On pourrait multiplier à l'infini ce jeu d'initiales qui faisait l'amusement des écolâtres anciens.

Mais il s'agit là d'un point central, de l'axe même des paraboles à venir, de l'essieu des Roues d'Ézéchiel, et si on veut parler sérieusement de ces deux premiers fils d'Adam qui sont à l'aube des antagonismes humains, toutes les Idées essentielles vont se précipiter en poussant des cris…

Qu'il suffise d'observer que le Seigneur, ne pouvant parler que de Lui-même, est nécessairement représenté du même coup par l'un et par l'autre, par le meurtrier aussi bien que par la victime, par celle-ci qui est sans gardien et par celui-là qui n'est le « gardien » de personne.

L'innocent Abel « pasteur de brebis », tué par son frère, est une évidente figure de Jésus-Christ ; et le fratricide Caïn, maudit de Dieu, errant et fugitif sur la terre, en est une autre non moins certaine, — puisqu'ayant tout assumé, le Sauveur du monde est, à la fois, l'Innocence même et le Péché même, suivant l'expression de saint Paul.[30]

[30] II Cor. V, 21.

L'aventure du Prodigue rappelée tout à l'heure, n'est, au fond, qu'une des innombrables versions de cette première aventure de l'humanité.

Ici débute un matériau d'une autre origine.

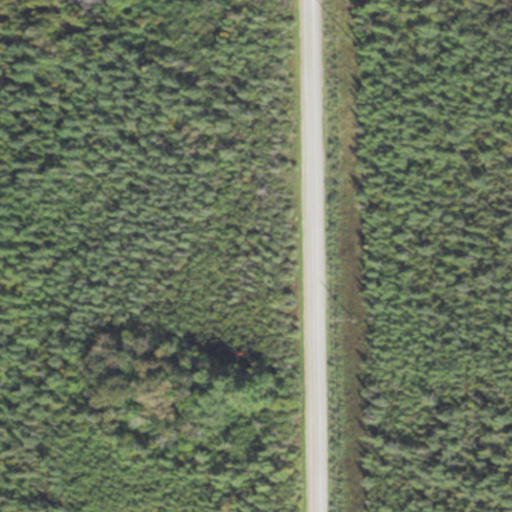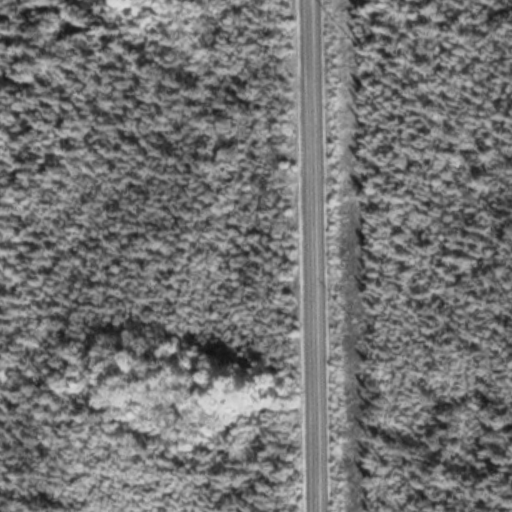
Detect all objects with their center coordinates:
road: (315, 256)
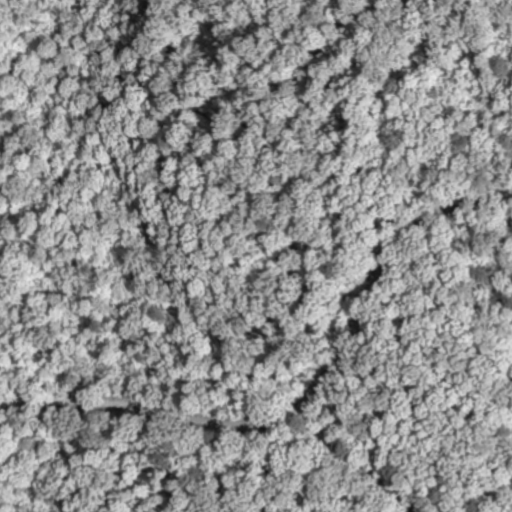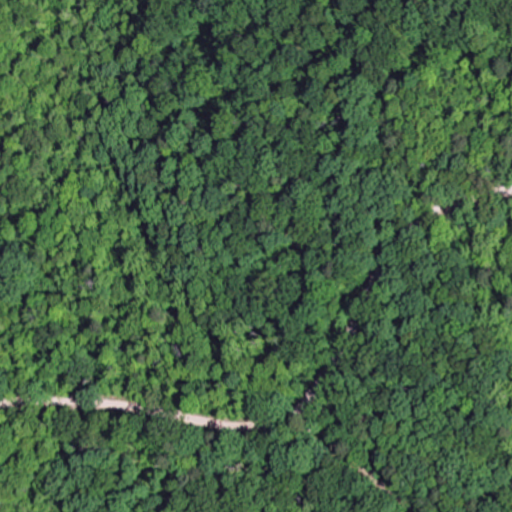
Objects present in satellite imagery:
road: (305, 403)
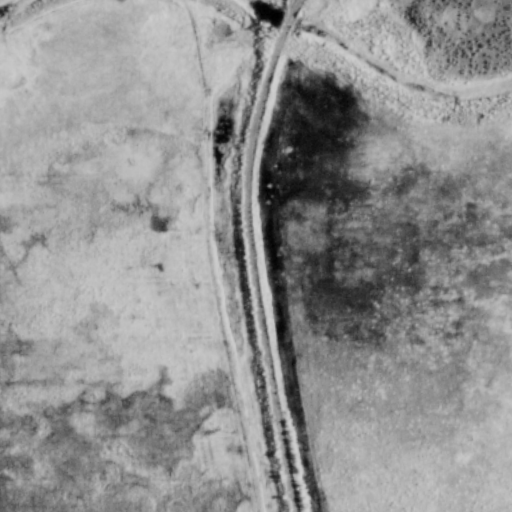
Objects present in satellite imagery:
road: (298, 8)
road: (251, 262)
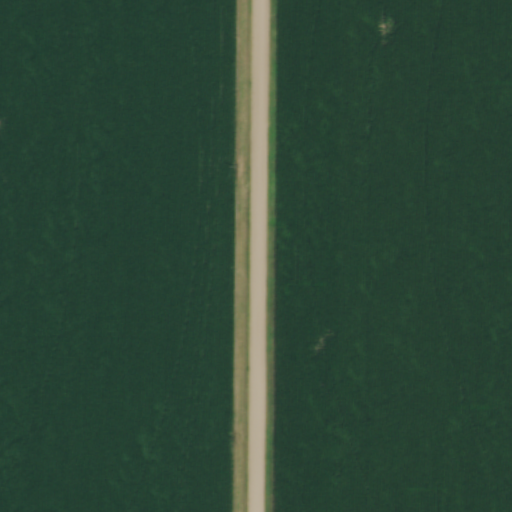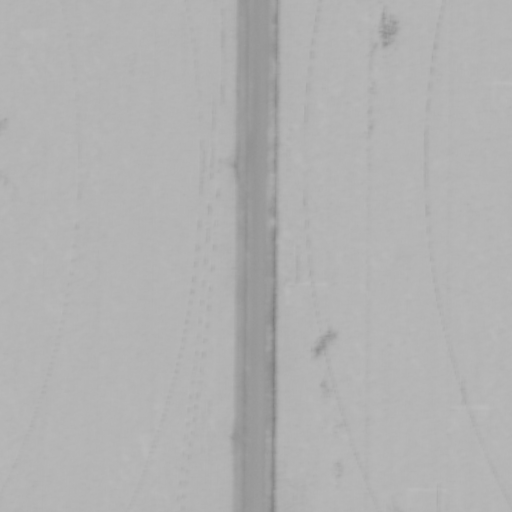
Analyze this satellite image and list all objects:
road: (251, 256)
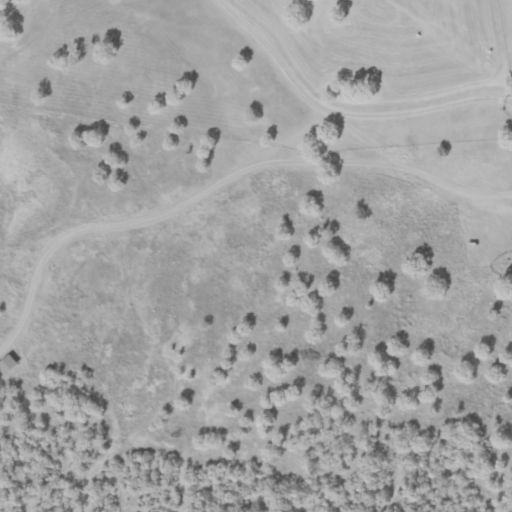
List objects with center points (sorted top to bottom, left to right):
road: (270, 51)
road: (226, 176)
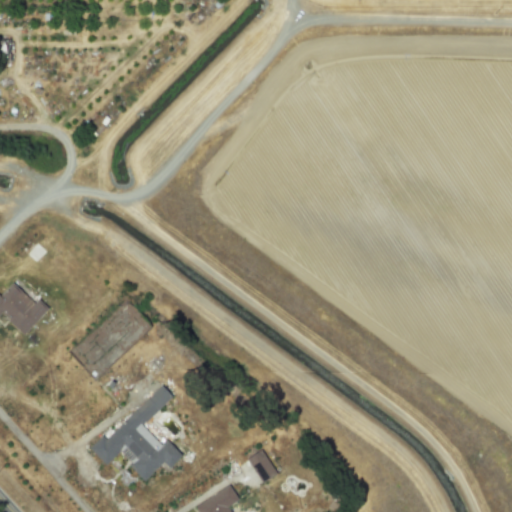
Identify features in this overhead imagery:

Il est vrai que le compagnon des pourceaux n'a pas tué son frère, mais celui-ci est néanmoins immolé sous les espèces du Veau gras, et le bienvenu porcher reçoit, — lui aussi, — de la main du Père et Seigneur, quelques signes mystérieux d'une fort étrange sollicitude…

Dans l'immense forêt pénombrale des Assimilations scripturaires, c'est bien toujours la même histoire et la trame infiniment compliquée du même secret.

Sous l'impulsion de ces insolites pensées, dire que les Juifs sont marqués de la Croix tout autant que les chrétiens et tout autant que put l'être le Fratricide, c'est risquer au plus une Lapalissade, — scandaleuse, j'en conviens, comme toutes les Lapalissades.